By Hadar Susskind
I was looking for that picture of me checking email on my phone while talking in the direction of my pre-teen son who is plugged in to his Ipad and totally ignoring me, as my daughter bounds singing through the room and my wife tries to hear the conference call that she is on. Somehow, we forget to memorialize that all too common moment, so instead you get to see this beautiful, if slightly old, photo of us on vacation looking tanned and relaxed.
That is of course, because no one records those regular moments of mayhem.
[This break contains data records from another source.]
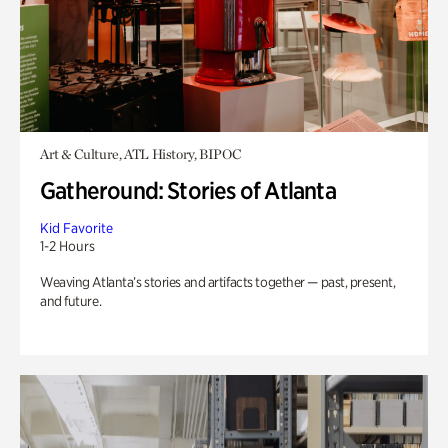
Art & Culture, ATL History, BIPOC
Gatheround: Stories of Atlanta
Kid Favorite
1-2 Hours
Weaving Atlanta’s stories and artifacts together — past, present,
and future.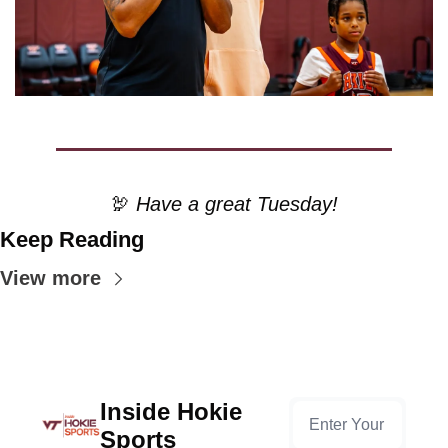
🦃
 Have a great Tuesday!
Keep Reading
View more
Inside Hokie 
Sports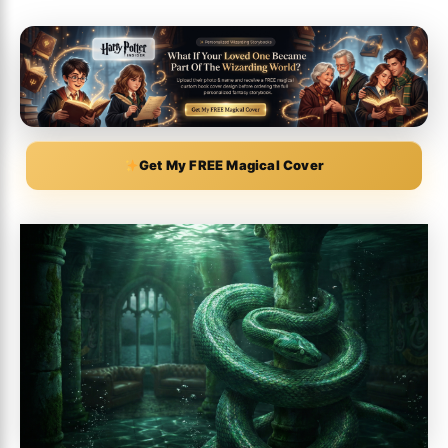
Get My FREE Magical Cover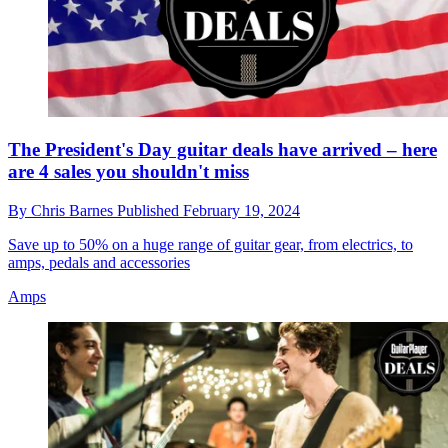
The President's Day guitar deals have arrived – here
are 4 sales you shouldn't miss
By
Chris Barnes
Published
February 19, 2024
Save up to 50% on a huge range of guitar gear, from electrics, to
amps, pedals and accessories
Amps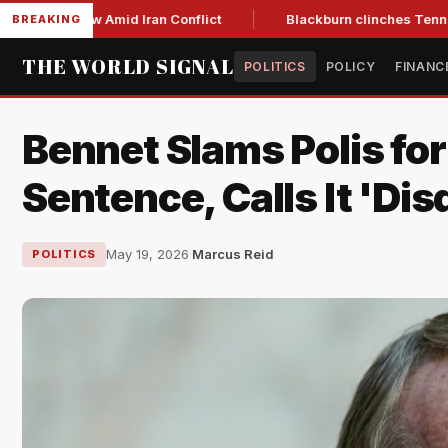
ear Low Amid Iran Conflict
Blackburn clinches Tennessee GO
BREAKING
THE WORLD SIGNAL
POLITICS
POLICY
FINANC
Bennet Slams Polis fo
Sentence, Calls It 'Dis
May 19, 2026
·
Marcus Reid
POLITICS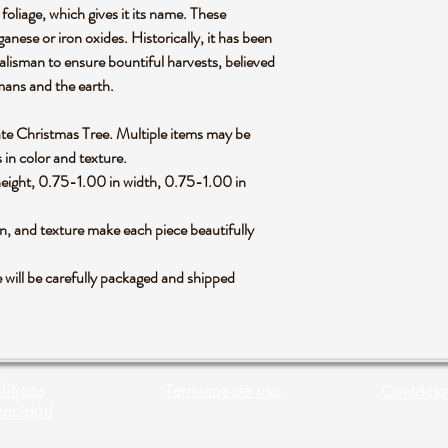
foliage, which gives it its name. These
anese or iron oxides. Historically, it has been
alisman to ensure bountiful harvests, believed
mans and the earth.
Agate Christmas Tree. Multiple items may be
s in color and texture.
eight, 0.75-1.00 in width, 0.75-1.00 in
rn, and texture make each piece beautifully
will be carefully packaged and shipped
líticas
Terminos de uso
Contácta
vacidad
And, while we might talk about them with a friend as we complain, it is the tanned and relaxed picture that goes on Facebook, gets emailed to the in-laws, and is the public face of our family lives.
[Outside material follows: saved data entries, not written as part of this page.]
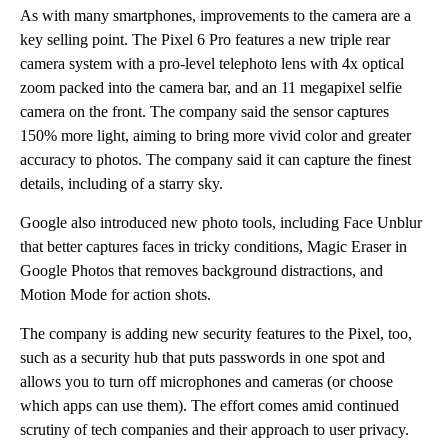
As with many smartphones, improvements to the camera are a
key selling point. The Pixel 6 Pro features a new triple rear
camera system with a pro-level telephoto lens with 4x optical
zoom packed into the camera bar, and an 11 megapixel selfie
camera on the front. The company said the sensor captures
150% more light, aiming to bring more vivid color and greater
accuracy to photos. The company said it can capture the finest
details, including of a starry sky.
Google also introduced new photo tools, including Face Unblur
that better captures faces in tricky conditions, Magic Eraser in
Google Photos that removes background distractions, and
Motion Mode for action shots.
The company is adding new security features to the Pixel, too,
such as a security hub that puts passwords in one spot and
allows you to turn off microphones and cameras (or choose
which apps can use them). The effort comes amid continued
scrutiny of tech companies and their approach to user privacy.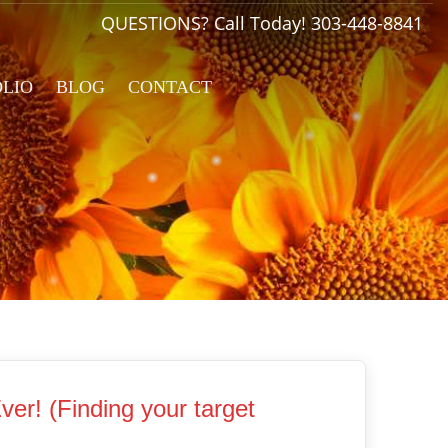
QUESTIONS? Call Today!
303-448-8841
OLIO
BLOG
CONTACT
er! (Finding your target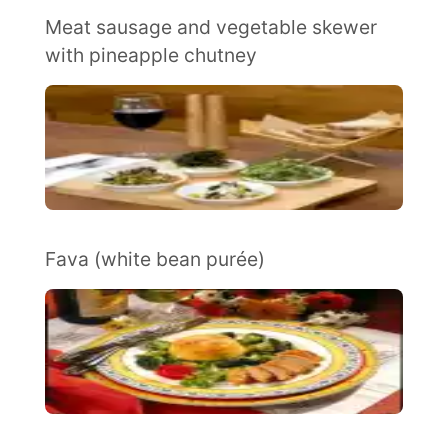
Meat sausage and vegetable skewer
with pineapple chutney
Fava (white bean purée)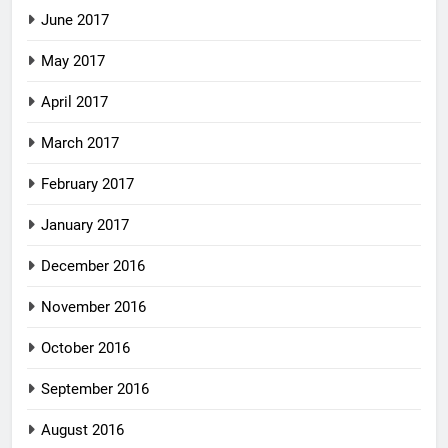
June 2017
May 2017
April 2017
March 2017
February 2017
January 2017
December 2016
November 2016
October 2016
September 2016
August 2016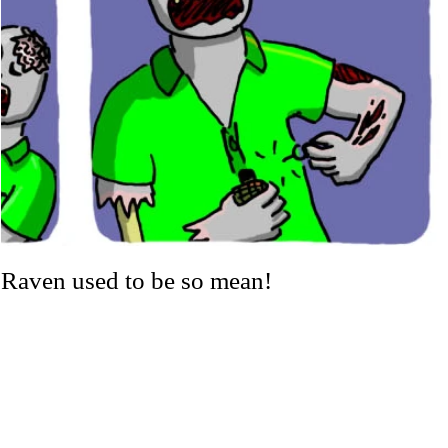
Raven used to be so mean!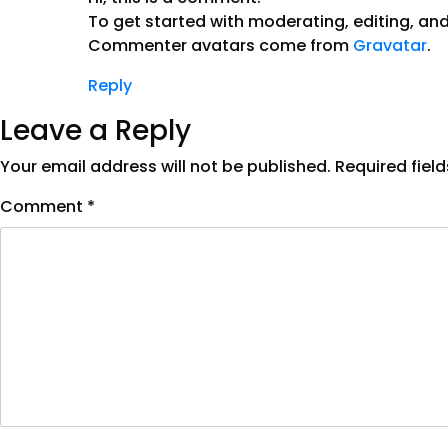
To get started with moderating, editing, a
Commenter avatars come from
Gravatar
.
Reply
Leave a Reply
Your email address will not be published.
Required fiel
Comment
*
Not that I have any desire to see pictures of crying kids (or parents for that matter) but it is important that, as we seek to balance the personal and the professional in our lives, we can be honest about our successes and failures in that arena.
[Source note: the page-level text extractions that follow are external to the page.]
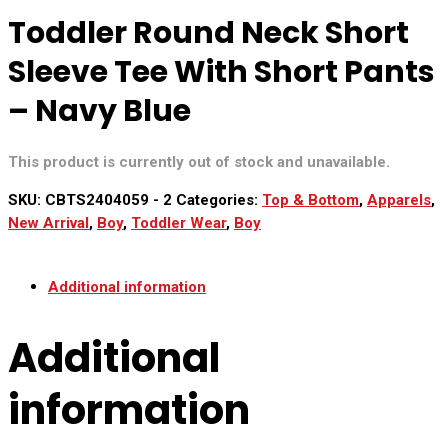
Toddler Round Neck Short
Sleeve Tee With Short Pants
– Navy Blue
This product is currently out of stock and unavailable.
SKU:
CBTS2404059 - 2
Categories:
Top & Bottom
,
Apparels
,
New Arrival
,
Boy
,
Toddler Wear
,
Boy
Additional information
Additional
information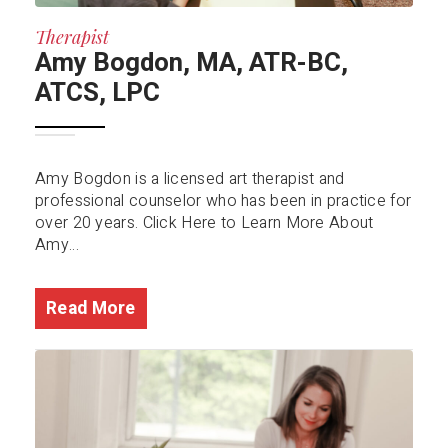
Therapist
Amy Bogdon, MA, ATR-BC,
ATCS, LPC
Amy Bogdon is a licensed art therapist and
professional counselor who has been in practice for
over 20 years. Click Here to Learn More About
Amy...
Read More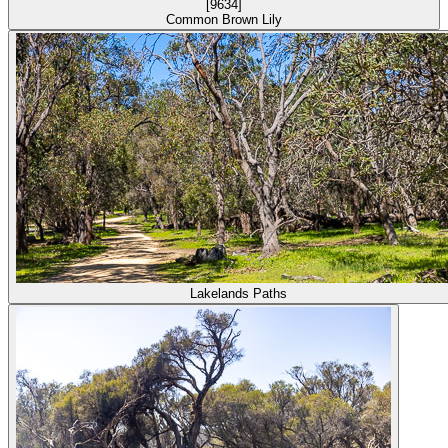
Common Brown Lily
Lakelands Paths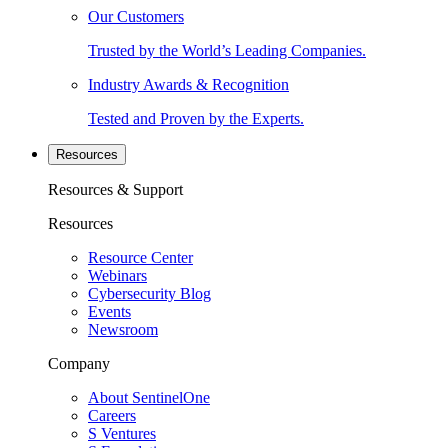
Our Customers
Trusted by the World’s Leading Companies.
Industry Awards & Recognition
Tested and Proven by the Experts.
Resources
Resources & Support
Resources
Resource Center
Webinars
Cybersecurity Blog
Events
Newsroom
Company
About SentinelOne
Careers
S Ventures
As a husband and father, one of the challenges that I encounter is the assumption, often but not always from older male executives, that men should be less concerned with a “work-life balance” and less focused on the needs of their families. I once canceled a meeting to stay home with a sick child, and got an email back saying, with no joke intended, “can’t your wife do that, this is important?”. I won’t name the Jewish community professional who sent that email, but I believe he did so because the idea of staying home with a sick child, instead of your wife doing so, was totally foreign to him.